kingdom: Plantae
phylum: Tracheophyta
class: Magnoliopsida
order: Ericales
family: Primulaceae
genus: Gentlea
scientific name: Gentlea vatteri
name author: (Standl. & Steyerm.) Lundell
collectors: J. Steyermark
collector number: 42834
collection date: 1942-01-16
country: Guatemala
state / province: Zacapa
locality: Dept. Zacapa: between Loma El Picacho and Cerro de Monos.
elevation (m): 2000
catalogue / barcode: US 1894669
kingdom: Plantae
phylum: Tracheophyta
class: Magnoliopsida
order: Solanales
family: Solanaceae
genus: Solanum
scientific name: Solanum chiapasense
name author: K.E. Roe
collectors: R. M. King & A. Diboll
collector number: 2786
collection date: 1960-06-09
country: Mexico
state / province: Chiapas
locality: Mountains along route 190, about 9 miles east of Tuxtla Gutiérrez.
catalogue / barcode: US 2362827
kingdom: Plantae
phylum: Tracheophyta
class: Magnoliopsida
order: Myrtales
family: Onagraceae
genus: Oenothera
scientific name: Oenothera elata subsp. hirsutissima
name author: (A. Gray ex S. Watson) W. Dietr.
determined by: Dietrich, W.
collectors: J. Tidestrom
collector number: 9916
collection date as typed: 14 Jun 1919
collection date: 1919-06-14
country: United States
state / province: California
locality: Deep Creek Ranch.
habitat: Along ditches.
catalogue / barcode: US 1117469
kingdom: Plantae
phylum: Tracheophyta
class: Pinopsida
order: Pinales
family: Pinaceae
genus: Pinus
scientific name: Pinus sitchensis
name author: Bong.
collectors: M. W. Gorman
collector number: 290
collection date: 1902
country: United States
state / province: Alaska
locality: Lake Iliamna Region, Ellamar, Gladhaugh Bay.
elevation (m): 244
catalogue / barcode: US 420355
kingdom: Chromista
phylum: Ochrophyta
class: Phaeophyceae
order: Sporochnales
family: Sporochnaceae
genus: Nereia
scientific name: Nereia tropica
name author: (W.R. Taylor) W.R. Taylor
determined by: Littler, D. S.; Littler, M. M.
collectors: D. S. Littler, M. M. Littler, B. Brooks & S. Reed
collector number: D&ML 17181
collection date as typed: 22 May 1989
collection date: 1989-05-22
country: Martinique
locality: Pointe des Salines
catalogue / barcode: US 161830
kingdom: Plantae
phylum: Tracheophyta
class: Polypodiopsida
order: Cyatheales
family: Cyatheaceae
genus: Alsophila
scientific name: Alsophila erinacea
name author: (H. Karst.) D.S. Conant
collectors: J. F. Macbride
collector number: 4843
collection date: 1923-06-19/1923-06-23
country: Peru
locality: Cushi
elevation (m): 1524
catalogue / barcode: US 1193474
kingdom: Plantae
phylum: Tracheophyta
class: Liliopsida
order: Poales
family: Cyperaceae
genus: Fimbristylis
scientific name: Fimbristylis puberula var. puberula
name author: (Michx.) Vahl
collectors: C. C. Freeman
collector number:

• _STATED GOAL_: Please set out every line of the records above as a numbered list, leaving out any blank lines.

• _RESPONSE BELOW_:
1. kingdom: Plantae
2. phylum: Tracheophyta
3. class: Magnoliopsida
4. order: Ericales
5. family: Primulaceae
6. genus: Gentlea
7. scientific name: Gentlea vatteri
8. name author: (Standl. & Steyerm.) Lundell
9. collectors: J. Steyermark
10. collector number: 42834
11. collection date: 1942-01-16
12. country: Guatemala
13. state / province: Zacapa
14. locality: Dept. Zacapa: between Loma El Picacho and Cerro de Monos.
15. elevation (m): 2000
16. catalogue / barcode: US 1894669
17. kingdom: Plantae
18. phylum: Tracheophyta
19. class: Magnoliopsida
20. order: Solanales
21. family: Solanaceae
22. genus: Solanum
23. scientific name: Solanum chiapasense
24. name author: K.E. Roe
25. collectors: R. M. King & A. Diboll
26. collector number: 2786
27. collection date: 1960-06-09
28. country: Mexico
29. state / province: Chiapas
30. locality: Mountains along route 190, about 9 miles east of Tuxtla Gutiérrez.
31. catalogue / barcode: US 2362827
32. kingdom: Plantae
33. phylum: Tracheophyta
34. class: Magnoliopsida
35. order: Myrtales
36. family: Onagraceae
37. genus: Oenothera
38. scientific name: Oenothera elata subsp. hirsutissima
39. name author: (A. Gray ex S. Watson) W. Dietr.
40. determined by: Dietrich, W.
41. collectors: J. Tidestrom
42. collector number: 9916
43. collection date as typed: 14 Jun 1919
44. collection date: 1919-06-14
45. country: United States
46. state / province: California
47. locality: Deep Creek Ranch.
48. habitat: Along ditches.
49. catalogue / barcode: US 1117469
50. kingdom: Plantae
51. phylum: Tracheophyta
52. class: Pinopsida
53. order: Pinales
54. family: Pinaceae
55. genus: Pinus
56. scientific name: Pinus sitchensis
57. name author: Bong.
58. collectors: M. W. Gorman
59. collector number: 290
60. collection date: 1902
61. country: United States
62. state / province: Alaska
63. locality: Lake Iliamna Region, Ellamar, Gladhaugh Bay.
64. elevation (m): 244
65. catalogue / barcode: US 420355
66. kingdom: Chromista
67. phylum: Ochrophyta
68. class: Phaeophyceae
69. order: Sporochnales
70. family: Sporochnaceae
71. genus: Nereia
72. scientific name: Nereia tropica
73. name author: (W.R. Taylor) W.R. Taylor
74. determined by: Littler, D. S.; Littler, M. M.
75. collectors: D. S. Littler, M. M. Littler, B. Brooks & S. Reed
76. collector number: D&ML 17181
77. collection date as typed: 22 May 1989
78. collection date: 1989-05-22
79. country: Martinique
80. locality: Pointe des Salines
81. catalogue / barcode: US 161830
82. kingdom: Plantae
83. phylum: Tracheophyta
84. class: Polypodiopsida
85. order: Cyatheales
86. family: Cyatheaceae
87. genus: Alsophila
88. scientific name: Alsophila erinacea
89. name author: (H. Karst.) D.S. Conant
90. collectors: J. F. Macbride
91. collector number: 4843
92. collection date: 1923-06-19/1923-06-23
93. country: Peru
94. locality: Cushi
95. elevation (m): 1524
96. catalogue / barcode: US 1193474
97. kingdom: Plantae
98. phylum: Tracheophyta
99. class: Liliopsida
100. order: Poales
101. family: Cyperaceae
102. genus: Fimbristylis
103. scientific name: Fimbristylis puberula var. puberula
104. name author: (Michx.) Vahl
105. collectors: C. C. Freeman
106. collector number:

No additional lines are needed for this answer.